### Problem requirements
Convert every line of the records below into a Markdown table with the columns Row and Line, numbering the rows and skipping blank lines. Leave the pictures out of your answer.

### Stored data
----------
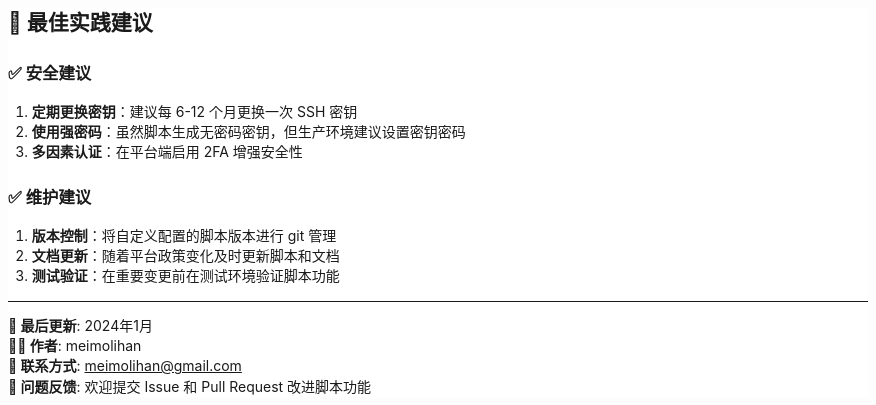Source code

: ## 🎯 最佳实践建议

### ✅ 安全建议
1. **定期更换密钥**：建议每 6-12 个月更换一次 SSH 密钥
2. **使用强密码**：虽然脚本生成无密码密钥，但生产环境建议设置密钥密码
3. **多因素认证**：在平台端启用 2FA 增强安全性

### ✅ 维护建议
1. **版本控制**：将自定义配置的脚本版本进行 git 管理
2. **文档更新**：随着平台政策变化及时更新脚本和文档
3. **测试验证**：在重要变更前在测试环境验证脚本功能

---

**📅 最后更新**: 2024年1月  
**👨‍💻 作者**: meimolihan  
**📧 联系方式**: meimolihan@gmail.com  
**🐛 问题反馈**: 欢迎提交 Issue 和 Pull Request 改进脚本功能  

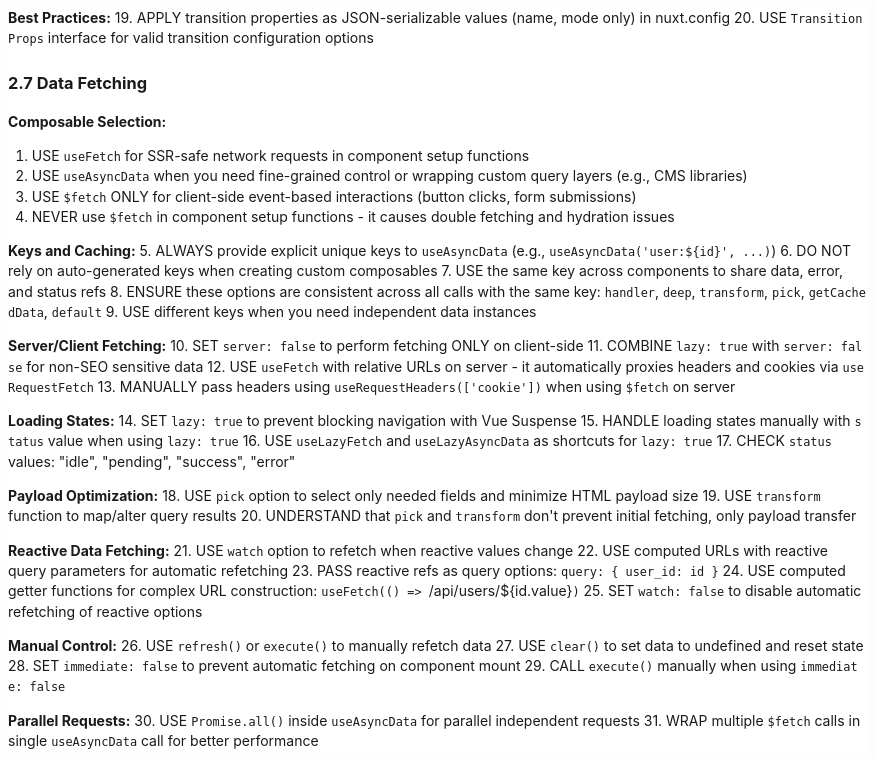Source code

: **Best Practices:**
19. APPLY transition properties as JSON-serializable values (name, mode only) in nuxt.config
20. USE `TransitionProps` interface for valid transition configuration options

### 2.7 Data Fetching

**Composable Selection:**
1. USE `useFetch` for SSR-safe network requests in component setup functions
2. USE `useAsyncData` when you need fine-grained control or wrapping custom query layers (e.g., CMS libraries)
3. USE `$fetch` ONLY for client-side event-based interactions (button clicks, form submissions)
4. NEVER use `$fetch` in component setup functions - it causes double fetching and hydration issues

**Keys and Caching:**
5. ALWAYS provide explicit unique keys to `useAsyncData` (e.g., `useAsyncData('user:${id}', ...)`)
6. DO NOT rely on auto-generated keys when creating custom composables
7. USE the same key across components to share data, error, and status refs
8. ENSURE these options are consistent across all calls with the same key: `handler`, `deep`, `transform`, `pick`, `getCachedData`, `default`
9. USE different keys when you need independent data instances

**Server/Client Fetching:**
10. SET `server: false` to perform fetching ONLY on client-side
11. COMBINE `lazy: true` with `server: false` for non-SEO sensitive data
12. USE `useFetch` with relative URLs on server - it automatically proxies headers and cookies via `useRequestFetch`
13. MANUALLY pass headers using `useRequestHeaders(['cookie'])` when using `$fetch` on server

**Loading States:**
14. SET `lazy: true` to prevent blocking navigation with Vue Suspense
15. HANDLE loading states manually with `status` value when using `lazy: true`
16. USE `useLazyFetch` and `useLazyAsyncData` as shortcuts for `lazy: true`
17. CHECK `status` values: "idle", "pending", "success", "error"

**Payload Optimization:**
18. USE `pick` option to select only needed fields and minimize HTML payload size
19. USE `transform` function to map/alter query results
20. UNDERSTAND that `pick` and `transform` don't prevent initial fetching, only payload transfer

**Reactive Data Fetching:**
21. USE `watch` option to refetch when reactive values change
22. USE computed URLs with reactive query parameters for automatic refetching
23. PASS reactive refs as query options: `query: { user_id: id }`
24. USE computed getter functions for complex URL construction: `useFetch(() => `/api/users/${id.value}`)`
25. SET `watch: false` to disable automatic refetching of reactive options

**Manual Control:**
26. USE `refresh()` or `execute()` to manually refetch data
27. USE `clear()` to set data to undefined and reset state
28. SET `immediate: false` to prevent automatic fetching on component mount
29. CALL `execute()` manually when using `immediate: false`

**Parallel Requests:**
30. USE `Promise.all()` inside `useAsyncData` for parallel independent requests
31. WRAP multiple `$fetch` calls in single `useAsyncData` call for better performance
----------
### Task answer
| Row | Line |
|---|---|
| 1 | Source code |
| 2 | : ## 🎯 最佳实践建议 |
| 3 | ### ✅ 安全建议 |
| 4 | 1. **定期更换密钥**：建议每 6-12 个月更换一次 SSH 密钥 |
| 5 | 2. **使用强密码**：虽然脚本生成无密码密钥，但生产环境建议设置密钥密码 |
| 6 | 3. **多因素认证**：在平台端启用 2FA 增强安全性 |
| 7 | ### ✅ 维护建议 |
| 8 | 1. **版本控制**：将自定义配置的脚本版本进行 git 管理 |
| 9 | 2. **文档更新**：随着平台政策变化及时更新脚本和文档 |
| 10 | 3. **测试验证**：在重要变更前在测试环境验证脚本功能 |
| 11 | --- |
| 12 | **📅 最后更新**: 2024年1月   |
| 13 | **👨‍💻 作者**: meimolihan   |
| 14 | **📧 联系方式**: meimolihan@gmail.com   |
| 15 | **🐛 问题反馈**: 欢迎提交 Issue 和 Pull Request 改进脚本功能   |
| 16 | Source code |
| 17 | : **Best Practices:** |
| 18 | 19. APPLY transition properties as JSON-serializable values (name, mode only) in nuxt.config |
| 19 | 20. USE `TransitionProps` interface for valid transition configuration options |
| 20 | ### 2.7 Data Fetching |
| 21 | **Composable Selection:** |
| 22 | 1. USE `useFetch` for SSR-safe network requests in component setup functions |
| 23 | 2. USE `useAsyncData` when you need fine-grained control or wrapping custom query layers (e.g., CMS libraries) |
| 24 | 3. USE `$fetch` ONLY for client-side event-based interactions (button clicks, form submissions) |
| 25 | 4. NEVER use `$fetch` in component setup functions - it causes double fetching and hydration issues |
| 26 | **Keys and Caching:** |
| 27 | 5. ALWAYS provide explicit unique keys to `useAsyncData` (e.g., `useAsyncData('user:${id}', ...)`) |
| 28 | 6. DO NOT rely on auto-generated keys when creating custom composables |
| 29 | 7. USE the same key across components to share data, error, and status refs |
| 30 | 8. ENSURE these options are consistent across all calls with the same key: `handler`, `deep`, `transform`, `pick`, `getCachedData`, `default` |
| 31 | 9. USE different keys when you need independent data instances |
| 32 | **Server/Client Fetching:** |
| 33 | 10. SET `server: false` to perform fetching ONLY on client-side |
| 34 | 11. COMBINE `lazy: true` with `server: false` for non-SEO sensitive data |
| 35 | 12. USE `useFetch` with relative URLs on server - it automatically proxies headers and cookies via `useRequestFetch` |
| 36 | 13. MANUALLY pass headers using `useRequestHeaders(['cookie'])` when using `$fetch` on server |
| 37 | **Loading States:** |
| 38 | 14. SET `lazy: true` to prevent blocking navigation with Vue Suspense |
| 39 | 15. HANDLE loading states manually with `status` value when using `lazy: true` |
| 40 | 16. USE `useLazyFetch` and `useLazyAsyncData` as shortcuts for `lazy: true` |
| 41 | 17. CHECK `status` values: "idle", "pending", "success", "error" |
| 42 | **Payload Optimization:** |
| 43 | 18. USE `pick` option to select only needed fields and minimize HTML payload size |
| 44 | 19. USE `transform` function to map/alter query results |
| 45 | 20. UNDERSTAND that `pick` and `transform` don't prevent initial fetching, only payload transfer |
| 46 | **Reactive Data Fetching:** |
| 47 | 21. USE `watch` option to refetch when reactive values change |
| 48 | 22. USE computed URLs with reactive query parameters for automatic refetching |
| 49 | 23. PASS reactive refs as query options: `query: { user_id: id }` |
| 50 | 24. USE computed getter functions for complex URL construction: `useFetch(() => `/api/users/${id.value}`)` |
| 51 | 25. SET `watch: false` to disable automatic refetching of reactive options |
| 52 | **Manual Control:** |
| 53 | 26. USE `refresh()` or `execute()` to manually refetch data |
| 54 | 27. USE `clear()` to set data to undefined and reset state |
| 55 | 28. SET `immediate: false` to prevent automatic fetching on component mount |
| 56 | 29. CALL `execute()` manually when using `immediate: false` |
| 57 | **Parallel Requests:** |
| 58 | 30. USE `Promise.all()` inside `useAsyncData` for parallel independent requests |
| 59 | 31. WRAP multiple `$fetch` calls in single `useAsyncData` call for better performance |